## Required work:
Reproduce the data with "Lexington" replaced by "Louisville" wherever it occurs, leaving all other text unchanged. Omit the pictures from the answer.

## Record extracts:
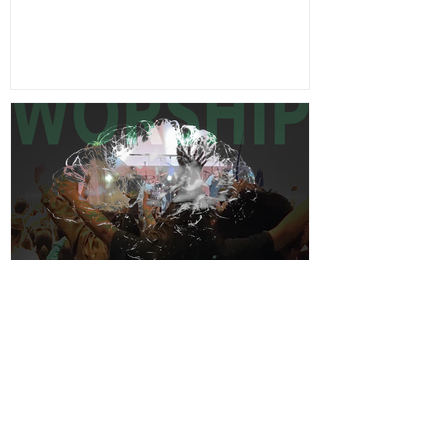
Feb 14
5 min read
The Great Reversal: Worship
& The Brain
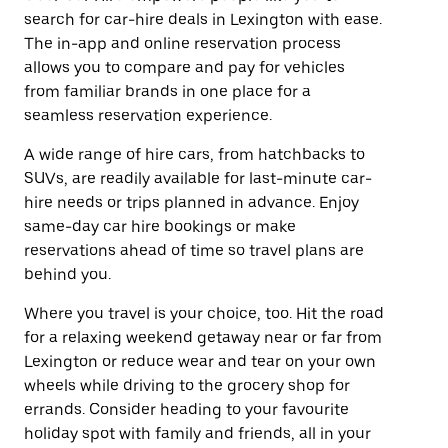
search for car-hire deals in Lexington with ease.
The in-app and online reservation process
allows you to compare and pay for vehicles
from familiar brands in one place for a
seamless reservation experience.
A wide range of hire cars, from hatchbacks to
SUVs, are readily available for last-minute car-
hire needs or trips planned in advance. Enjoy
same-day car hire bookings or make
reservations ahead of time so travel plans are
behind you.
Where you travel is your choice, too. Hit the road
for a relaxing weekend getaway near or far from
Lexington or reduce wear and tear on your own
wheels while driving to the grocery shop for
errands. Consider heading to your favourite
holiday spot with family and friends, all in your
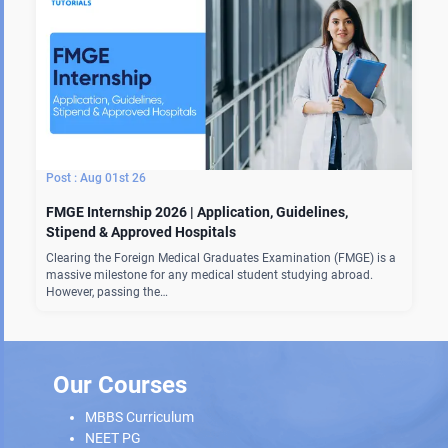
Aug 01st 26
FMGE Internship 2026 | Application, Guidelines,
Stipend & Approved Hospitals
Clearing the Foreign Medical Graduates Examination (FMGE) is a
massive milestone for any medical student studying abroad.
However, passing the…
Our Courses
MBBS Curriculum
NEET PG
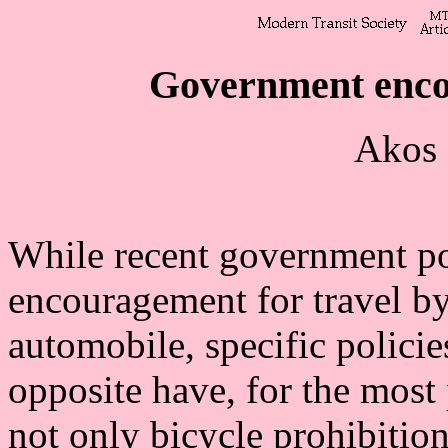
Government enco
Akos 
While recent government p
encouragement for travel by
automobile, specific policies
opposite have, for the most 
not only bicycle prohibition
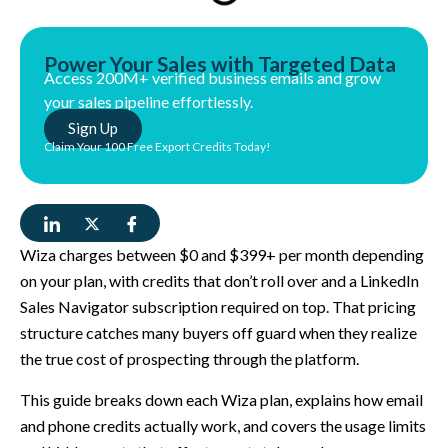
Power Your Sales with Targeted Data
Access 200M+ verified business emails and grow
your sales pipeline effortlessly.
Sign Up
Claim Your 100 Free Export Credits Today!
Wiza charges between $0 and $399+ per month depending
on your plan, with credits that don’t roll over and a LinkedIn
Sales Navigator subscription required on top. That pricing
structure catches many buyers off guard when they realize
the true cost of prospecting through the platform.
This guide breaks down each Wiza plan, explains how email
and phone credits actually work, and covers the usage limits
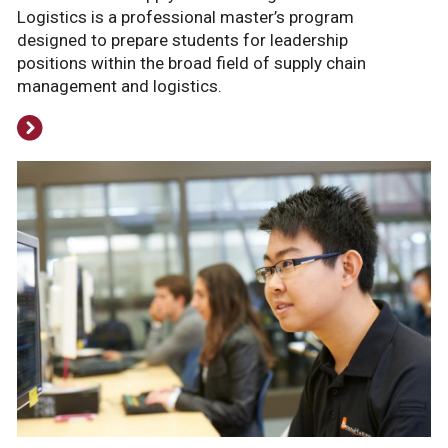
Logistics is a professional master’s program
designed to prepare students for leadership
positions within the broad field of supply chain
management and logistics.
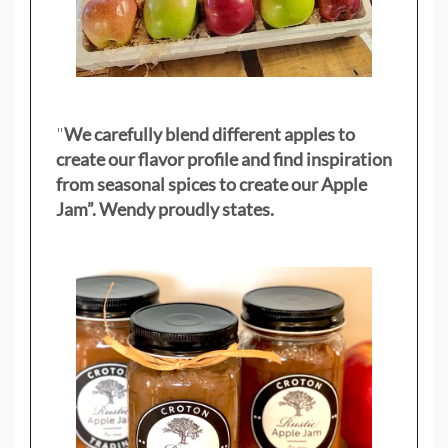
"
We carefully blend different apples to
create our flavor profile and find inspiration
from seasonal spices to create our Apple
Jam”. Wendy proudly states.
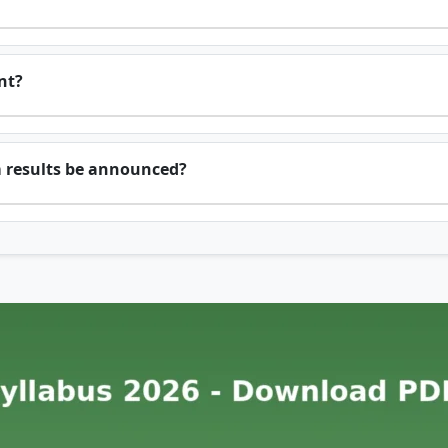
nt?
m results be announced?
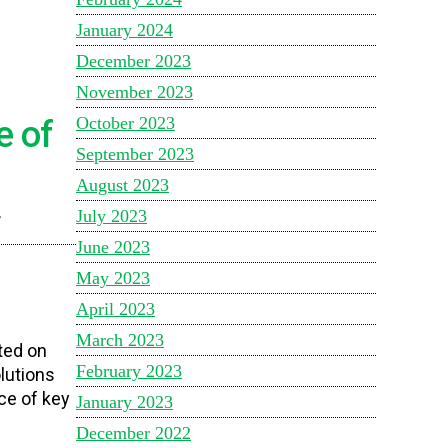
January 2024
December 2023
November 2023
October 2023
e of
September 2023
August 2023
July 2023
”
June 2023
May 2023
April 2023
March 2023
ted on
February 2023
lutions
ce of key
January 2023
December 2022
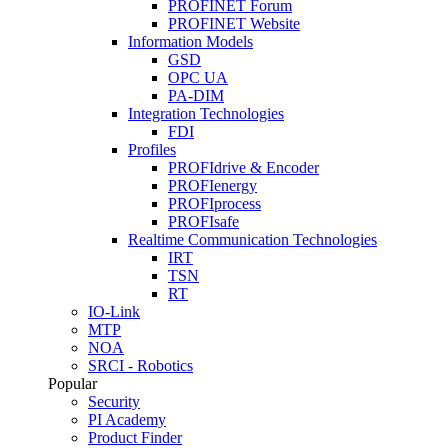
PROFINET Forum
PROFINET Website
Information Models
GSD
OPC UA
PA-DIM
Integration Technologies
FDI
Profiles
PROFIdrive & Encoder
PROFIenergy
PROFIprocess
PROFIsafe
Realtime Communication Technologies
IRT
TSN
RT
IO-Link
MTP
NOA
SRCI - Robotics
Popular
Security
PI Academy
Product Finder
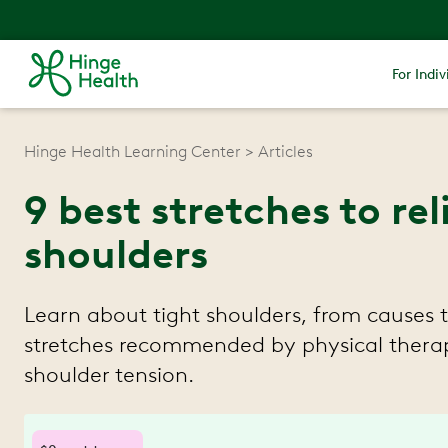
For Indiv
Hinge Health Learning Center
Articles
9 best stretches to rel
shoulders
Learn about tight shoulders, from causes 
stretches recommended by physical therap
shoulder tension.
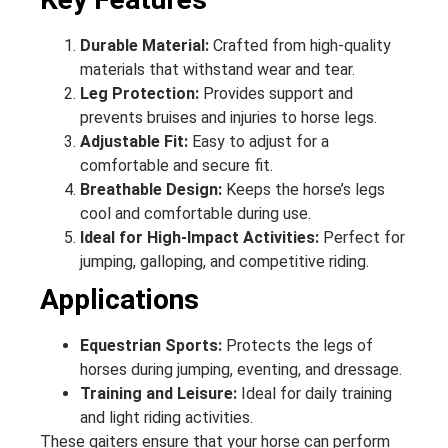
Durable Material:
Crafted from high-quality
materials that withstand wear and tear.
Leg Protection:
Provides support and
prevents bruises and injuries to horse legs.
Adjustable Fit:
Easy to adjust for a
comfortable and secure fit.
Breathable Design:
Keeps the horse’s legs
cool and comfortable during use.
Ideal for High-Impact Activities:
Perfect for
jumping, galloping, and competitive riding.
Applications
Equestrian Sports:
Protects the legs of
horses during jumping, eventing, and dressage.
Training and Leisure:
Ideal for daily training
and light riding activities.
These gaiters ensure that your horse can perform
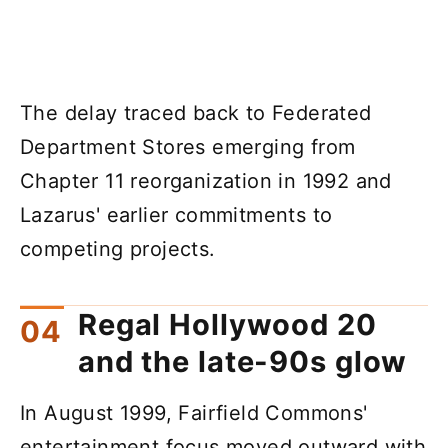
The delay traced back to Federated
Department Stores emerging from
Chapter 11 reorganization in 1992 and
Lazarus' earlier commitments to
competing projects.
Regal Hollywood 20
and the late-90s glow
In August 1999, Fairfield Commons'
entertainment focus moved outward with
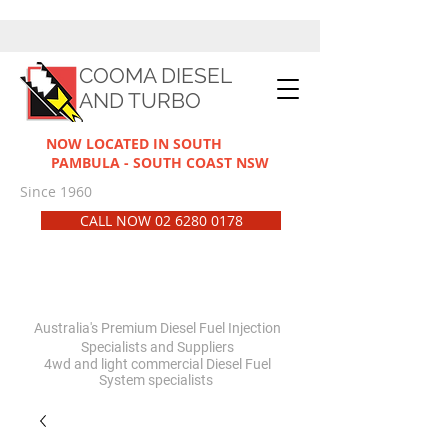
COOMA DIESEL
AND TURBO
NOW LOCATED IN SOUTH
PAMBULA - SOUTH COAST NSW
Since 1960
CALL NOW 02 6280 0178
Australia's Premium Diesel Fuel Injection
Specialists and Suppliers
4wd and light commercial Diesel Fuel
System
specialists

## Task response:
Feb 14
5 min read
The Great Reversal: Worship
& The Brain
search for car-hire deals in Louisville with ease.
The in-app and online reservation process
allows you to compare and pay for vehicles
from familiar brands in one place for a
seamless reservation experience.
A wide range of hire cars, from hatchbacks to
SUVs, are readily available for last-minute car-
hire needs or trips planned in advance. Enjoy
same-day car hire bookings or make
reservations ahead of time so travel plans are
behind you.
Where you travel is your choice, too. Hit the road
for a relaxing weekend getaway near or far from
Louisville or reduce wear and tear on your own
wheels while driving to the grocery shop for
errands. Consider heading to your favourite
holiday spot with family and friends, all in your
Aug 01st 26
FMGE Internship 2026 | Application, Guidelines,
Stipend & Approved Hospitals
Clearing the Foreign Medical Graduates Examination (FMGE) is a
massive milestone for any medical student studying abroad.
However, passing the…
Our Courses
MBBS Curriculum
NEET PG
Government enco
Akos 
While recent government p
encouragement for travel by
automobile, specific policies
opposite have, for the most 
not only bicycle prohibition
Power Your Sales with Targeted Data
Access 200M+ verified business emails and grow
your sales pipeline effortlessly.
Sign Up
Claim Your 100 Free Export Credits Today!
Wiza charges between $0 and $399+ per month depending
on your plan, with credits that don’t roll over and a LinkedIn
Sales Navigator subscription required on top. That pricing
structure catches many buyers off guard when they realize
the true cost of prospecting through the platform.
This guide breaks down each Wiza plan, explains how email
and phone credits actually work, and covers the usage limits
Logistics is a professional master’s program
designed to prepare students for leadership
positions within the broad field of supply chain
management and logistics.
"
We carefully blend different apples to
create our flavor profile and find inspiration
from seasonal spices to create our Apple
Jam”. Wendy proudly states.
nt?
m results be announced?
January 2024
December 2023
November 2023
October 2023
e of
September 2023
August 2023
July 2023
”
June 2023
May 2023
April 2023
March 2023
ted on
February 2023
lutions
ce of key
January 2023
December 2022
PROFINET Forum
PROFINET Website
Information Models
GSD
OPC UA
PA-DIM
Integration Technologies
FDI
Profiles
PROFIdrive & Encoder
PROFIenergy
PROFIprocess
PROFIsafe
Realtime Communication Technologies
IRT
TSN
RT
IO-Link
MTP
NOA
SRCI - Robotics
Popular
Security
PI Academy
Product Finder
For Indiv
Hinge Health Learning Center
Articles
9 best stretches to rel
shoulders
Learn about tight shoulders, from causes 
stretches recommended by physical therap
shoulder tension.
Durable Material:
Crafted from high-quality
materials that withstand wear and tear.
Leg Protection:
Provides support and
prevents bruises and injuries to horse legs.
Adjustable Fit:
Easy to adjust for a
comfortable and secure fit.
Breathable Design:
Keeps the horse’s legs
cool and comfortable during use.
Ideal for High-Impact Activities:
Perfect for
jumping, galloping, and competitive riding.
Applications
Equestrian Sports:
Protects the legs of
horses during jumping, eventing, and dressage.
Training and Leisure:
Ideal for daily training
and light riding activities.
These gaiters ensure that your horse can perform
The delay traced back to Federated
Department Stores emerging from
Chapter 11 reorganization in 1992 and
Lazarus' earlier commitments to
competing projects.
Regal Hollywood 20
and the late-90s glow
In August 1999, Fairfield Commons'
entertainment focus moved outward with
COOMA DIESEL
AND TURBO
NOW LOCATED IN SOUTH
PAMBULA - SOUTH COAST NSW
Since 1960
CALL NOW 02 6280 0178
Australia's Premium Diesel Fuel Injection
Specialists and Suppliers
4wd and light commercial Diesel Fuel
System
specialists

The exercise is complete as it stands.